Estratto:
------------------------------------------------------------------------
Viene sintetizzata sotto forma di un precursore di 110 aminoacidi,
la pre-proinsulina, dotato di una sequenza amino-terminale di 24
amminoacidi detta peptide leader o segnale; nel reticolo
endoplasmatico la sequenza segnale viene rimossa per formare la
proinsulina, costituita dalle due catene A e B unite da un peptide di
connessione di 35 aminoacidi, indispensabile per il corretto
ripiegamento dell’insulina.
Dopo la formazione dei ponti disolfuro la proinsulina viene traslocata nell’apparato del Golgi dove
il peptide di connessione viene rimosso per taglio proteolitico con perdita di 4 aminoacidi
formando il peptide C, di 31 aminoacidi; insulina e peptide C vengono quindi immagazzinati nei
granuli secretori fino alla liberazione in circolo.
------------------------------------------------------------------------
Cosa farai:
1) Trascrivi il passo dell'estratto sull'insulina che si apre con le parole contenenti "Viene sintetizzata sotto" e si chiude con "liberazione in circolo.".
2) Riprendi il testo sulla sintesi dell'insulina e proseguilo a partire dal punto in cui termina.
Le righe riportate qui sotto sono materiale separato dall'estratto.

Voci elencate in un dataset:
------------------------------------------------------------------------
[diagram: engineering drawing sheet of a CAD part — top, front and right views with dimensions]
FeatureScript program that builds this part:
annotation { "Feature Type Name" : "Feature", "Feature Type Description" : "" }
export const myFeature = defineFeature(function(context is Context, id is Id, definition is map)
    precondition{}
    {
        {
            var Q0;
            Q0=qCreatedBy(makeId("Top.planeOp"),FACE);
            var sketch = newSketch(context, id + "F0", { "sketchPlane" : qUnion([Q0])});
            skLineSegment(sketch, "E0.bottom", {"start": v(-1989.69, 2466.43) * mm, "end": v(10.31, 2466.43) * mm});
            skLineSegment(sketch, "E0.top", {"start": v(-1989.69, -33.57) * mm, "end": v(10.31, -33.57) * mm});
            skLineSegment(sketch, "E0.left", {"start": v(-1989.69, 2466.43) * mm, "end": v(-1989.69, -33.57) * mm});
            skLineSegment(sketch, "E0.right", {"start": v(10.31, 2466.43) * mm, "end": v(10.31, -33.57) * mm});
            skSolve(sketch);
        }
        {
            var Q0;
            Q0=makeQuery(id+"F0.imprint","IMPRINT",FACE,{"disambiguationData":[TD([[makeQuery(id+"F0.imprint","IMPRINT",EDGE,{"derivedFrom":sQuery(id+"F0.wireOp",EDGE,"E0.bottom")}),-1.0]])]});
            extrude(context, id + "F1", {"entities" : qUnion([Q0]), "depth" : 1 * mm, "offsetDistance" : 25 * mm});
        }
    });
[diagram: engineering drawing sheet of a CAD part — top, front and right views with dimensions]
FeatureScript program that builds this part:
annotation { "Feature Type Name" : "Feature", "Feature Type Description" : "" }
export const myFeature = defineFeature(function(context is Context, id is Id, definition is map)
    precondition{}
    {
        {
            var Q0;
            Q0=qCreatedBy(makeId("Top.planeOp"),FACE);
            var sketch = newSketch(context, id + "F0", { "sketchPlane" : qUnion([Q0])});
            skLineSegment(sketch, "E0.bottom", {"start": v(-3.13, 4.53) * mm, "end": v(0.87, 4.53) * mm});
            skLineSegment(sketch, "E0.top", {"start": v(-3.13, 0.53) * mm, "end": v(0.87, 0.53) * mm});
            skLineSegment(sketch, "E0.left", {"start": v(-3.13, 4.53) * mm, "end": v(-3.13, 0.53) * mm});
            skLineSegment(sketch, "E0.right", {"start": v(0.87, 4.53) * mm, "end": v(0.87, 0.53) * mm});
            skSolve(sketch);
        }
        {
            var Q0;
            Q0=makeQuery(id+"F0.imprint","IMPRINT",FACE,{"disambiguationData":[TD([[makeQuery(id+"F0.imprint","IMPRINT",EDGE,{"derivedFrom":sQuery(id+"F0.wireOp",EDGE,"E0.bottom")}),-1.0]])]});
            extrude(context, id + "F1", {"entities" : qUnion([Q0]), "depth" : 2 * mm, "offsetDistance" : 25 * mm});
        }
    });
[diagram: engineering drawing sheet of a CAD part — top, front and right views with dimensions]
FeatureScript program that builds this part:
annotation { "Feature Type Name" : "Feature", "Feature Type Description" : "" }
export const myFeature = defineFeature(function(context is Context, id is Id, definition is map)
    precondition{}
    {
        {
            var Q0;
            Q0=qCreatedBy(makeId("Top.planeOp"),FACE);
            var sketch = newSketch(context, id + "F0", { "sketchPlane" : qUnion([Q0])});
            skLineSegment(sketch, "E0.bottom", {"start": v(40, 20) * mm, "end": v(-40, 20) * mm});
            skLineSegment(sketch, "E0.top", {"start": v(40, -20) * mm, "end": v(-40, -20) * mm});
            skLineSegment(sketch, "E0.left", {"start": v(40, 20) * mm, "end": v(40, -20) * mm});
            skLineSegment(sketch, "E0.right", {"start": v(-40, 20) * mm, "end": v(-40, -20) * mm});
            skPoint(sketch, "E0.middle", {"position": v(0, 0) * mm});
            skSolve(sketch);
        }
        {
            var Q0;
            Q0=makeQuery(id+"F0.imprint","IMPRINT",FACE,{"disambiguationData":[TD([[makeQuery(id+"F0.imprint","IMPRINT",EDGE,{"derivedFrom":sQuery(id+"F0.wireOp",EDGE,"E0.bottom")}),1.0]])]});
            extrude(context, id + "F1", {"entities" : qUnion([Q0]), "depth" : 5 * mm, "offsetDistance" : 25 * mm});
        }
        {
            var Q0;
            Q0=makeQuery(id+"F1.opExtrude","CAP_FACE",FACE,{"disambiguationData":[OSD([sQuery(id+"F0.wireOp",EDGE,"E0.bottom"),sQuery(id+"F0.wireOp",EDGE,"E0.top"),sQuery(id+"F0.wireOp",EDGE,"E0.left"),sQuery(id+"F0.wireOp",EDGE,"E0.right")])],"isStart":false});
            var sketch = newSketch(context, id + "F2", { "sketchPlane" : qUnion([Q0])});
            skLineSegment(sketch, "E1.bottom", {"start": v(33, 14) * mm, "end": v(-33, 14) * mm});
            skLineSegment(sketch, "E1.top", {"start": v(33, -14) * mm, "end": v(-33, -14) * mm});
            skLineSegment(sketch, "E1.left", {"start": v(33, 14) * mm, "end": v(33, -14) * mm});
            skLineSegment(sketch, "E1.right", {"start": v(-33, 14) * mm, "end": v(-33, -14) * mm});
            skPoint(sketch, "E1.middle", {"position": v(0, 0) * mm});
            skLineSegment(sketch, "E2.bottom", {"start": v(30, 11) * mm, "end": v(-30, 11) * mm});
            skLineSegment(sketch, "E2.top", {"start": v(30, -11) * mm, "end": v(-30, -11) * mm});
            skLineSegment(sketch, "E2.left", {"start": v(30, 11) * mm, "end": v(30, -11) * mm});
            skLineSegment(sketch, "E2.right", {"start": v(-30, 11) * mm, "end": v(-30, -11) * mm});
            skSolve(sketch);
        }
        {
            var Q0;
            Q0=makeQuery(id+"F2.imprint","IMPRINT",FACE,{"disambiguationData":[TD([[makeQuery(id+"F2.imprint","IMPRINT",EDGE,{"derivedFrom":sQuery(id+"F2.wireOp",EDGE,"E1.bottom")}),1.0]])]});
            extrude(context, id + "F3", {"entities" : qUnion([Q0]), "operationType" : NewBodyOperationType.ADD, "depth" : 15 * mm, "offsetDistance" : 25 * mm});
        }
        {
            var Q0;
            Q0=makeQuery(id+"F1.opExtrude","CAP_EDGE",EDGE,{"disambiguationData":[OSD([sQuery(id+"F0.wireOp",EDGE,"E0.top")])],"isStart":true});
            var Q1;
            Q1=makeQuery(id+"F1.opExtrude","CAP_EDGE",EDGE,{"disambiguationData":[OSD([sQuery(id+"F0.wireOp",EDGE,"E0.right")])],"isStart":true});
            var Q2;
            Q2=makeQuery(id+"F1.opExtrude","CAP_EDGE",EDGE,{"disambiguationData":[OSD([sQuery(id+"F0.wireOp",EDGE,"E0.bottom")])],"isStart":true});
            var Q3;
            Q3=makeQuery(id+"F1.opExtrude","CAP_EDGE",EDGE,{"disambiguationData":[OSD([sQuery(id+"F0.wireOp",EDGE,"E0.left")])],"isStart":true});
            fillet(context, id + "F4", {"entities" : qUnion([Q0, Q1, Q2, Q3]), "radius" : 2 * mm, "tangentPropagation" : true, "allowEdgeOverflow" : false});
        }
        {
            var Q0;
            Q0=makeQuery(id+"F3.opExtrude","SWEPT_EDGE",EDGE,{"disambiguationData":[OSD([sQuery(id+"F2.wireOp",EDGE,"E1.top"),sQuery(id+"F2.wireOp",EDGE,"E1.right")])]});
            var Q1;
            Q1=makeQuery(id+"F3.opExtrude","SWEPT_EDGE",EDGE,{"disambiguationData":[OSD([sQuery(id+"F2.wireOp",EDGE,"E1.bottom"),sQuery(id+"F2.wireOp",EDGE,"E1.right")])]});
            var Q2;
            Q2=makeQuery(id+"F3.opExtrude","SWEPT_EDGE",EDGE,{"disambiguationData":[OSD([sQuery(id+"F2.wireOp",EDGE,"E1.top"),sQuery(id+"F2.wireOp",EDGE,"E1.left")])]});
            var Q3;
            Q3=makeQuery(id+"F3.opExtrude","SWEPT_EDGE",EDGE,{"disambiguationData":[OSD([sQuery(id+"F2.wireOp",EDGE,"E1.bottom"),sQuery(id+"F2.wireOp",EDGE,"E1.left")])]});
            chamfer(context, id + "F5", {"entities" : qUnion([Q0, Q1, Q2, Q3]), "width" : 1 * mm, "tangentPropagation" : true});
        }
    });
------------------------------------------------------------------------
Risposte attese:
1)
Viene sintetizzata sotto forma di un precursore di 110 aminoacidi,
la pre-proinsulina, dotato di una sequenza amino-terminale di 24
amminoacidi detta peptide leader o segnale; nel reticolo
endoplasmatico la sequenza segnale viene rimossa per formare la
proinsulina, costituita dalle due catene A e B unite da un peptide di
connessione di 35 aminoacidi, indispensabile per il corretto
ripiegamento dell’insulina.
Dopo la formazione dei ponti disolfuro la proinsulina viene traslocata nell’apparato del Golgi dove
il peptide di connessione viene rimosso per taglio proteolitico con perdita di 4 aminoacidi
formando il peptide C, di 31 aminoacidi; insulina e peptide C vengono quindi immagazzinati nei
granuli secretori fino alla liberazione in circolo.

2)
A seguito di appropriati stimoli, tra i quali principalmente l’innalzamento dei livelli di glucosio nel
sangue periferico (che entra nella cellula attraverso GLUT 2), l’insulina e il peptide C vengono
rilasciati equimolarmente dalle cellule β-pancreatiche. In circolo l’insulina viene velocemente
catabolizzata dal fegato e dal rene; la sua emivita è quindi breve, di
circa 6 minuti.
L’azione dell’insulina si estrinseca nei tessuti periferici
(principalmente fegato, muscolo e tessuto adiposo) mediante un
recettore specifico costituito da un etero-dimero transmembrana
formato da due subunità α e β: la subunità α è extracellulare ed è
preposta al legame con l’insulina mentre la subunità β è costituita da
una porzione transmembrana e da una citoplasmatica, coinvolta
nella trasduzione del segnale e quindi nelle manifestazioni
metaboliche innescate dal legame.
Relativamente al metabolismo glucidico, l’azione scaturita dal
legame insulina-recettore si traduce nella mobilizzazione di un
recettore chiamato GLUT 4, normalmente contenuto all’interno della
cellula. Quando l’insulina si lega al recettore, il trasportatore viene
traslocato sulla membrana, così permettendo l’ingresso di glucosio
nelle cellule e diminuendo la glicemia.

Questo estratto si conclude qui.